The nature of swinging is changing in Florida, where I am, according to the swingers I talk to. These changes have been coming slowly along for years.

People who have sex only once with someone and then look for someone new are often labeled "bednotchers". They are often thought of as cold or simply using others to further their quest to up the "count". Yet bednotching remains a segment of swinging here. Usually this is couple on couple swinging, no singles wanted or welcome. Correction - a single woman is almost always welcome.

Many swingers have organized themselves into small circles of friends who meet regularly. They go to a club or partyhouse together to experiment among themselves, dance, drink, and enjoy the vibe. Some of these circles also enjoy backyard bbq with all the kids present and clothes on. But you won't find them moving in together. The people I have met who do this are great flirts but want to go home at night to stability. The women enjoy selecting partners from a pool and having more than one guy on a string.

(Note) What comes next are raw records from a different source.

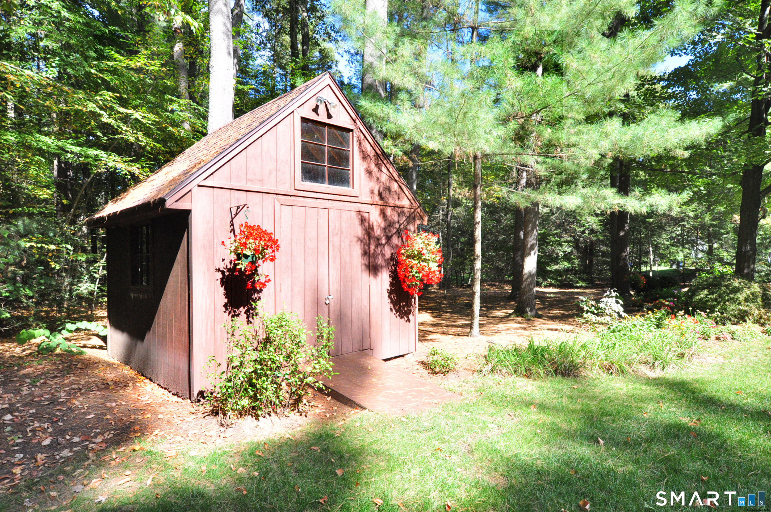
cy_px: 256
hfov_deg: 85.5
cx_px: 386
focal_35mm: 20
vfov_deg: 63.1
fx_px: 417
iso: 1600
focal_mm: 13
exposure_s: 1/500
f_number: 8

A number of couples go looking for other couples or one other person to be a "steady date". Some of these folks expect to face boundary issues and work them out. Finding a single man or single woman who wants to be a sexual toy on a steady basis is not easy. The couples often try to take them home from swing parties but I hear mostly that results in drama when a single woman is involved - some of the single guys go quite willingly.

A significant number of the guys who want solely physical encounters with women have been recruited into "gang bang teams". Party organizers arrange parties for women or couples where her pleasure is the central objective of the evening (or noon hour). The men usually face rules and restrictions as well as specific expectations. It is almost always uncool to try to make contact with the woman or couple after the party. It is always ok for the woman to initiate contact with a man after a party, but going the other way suggests you are too aggressive or might be becoming attached. The woman, or couple, wants an experience without complications.

Those are the four patterns I have noticed going on in Florida in the past five years. When I was in Virginia and occasionally showing up at swing parties ten years ago it was almost all "bednotchers". Party hosts discouraged attempts at relationships outside the parties. I remember, from an orientation speech: "Just come to the party, have a good time, when it is over go to your own homes and what happened here, stays here."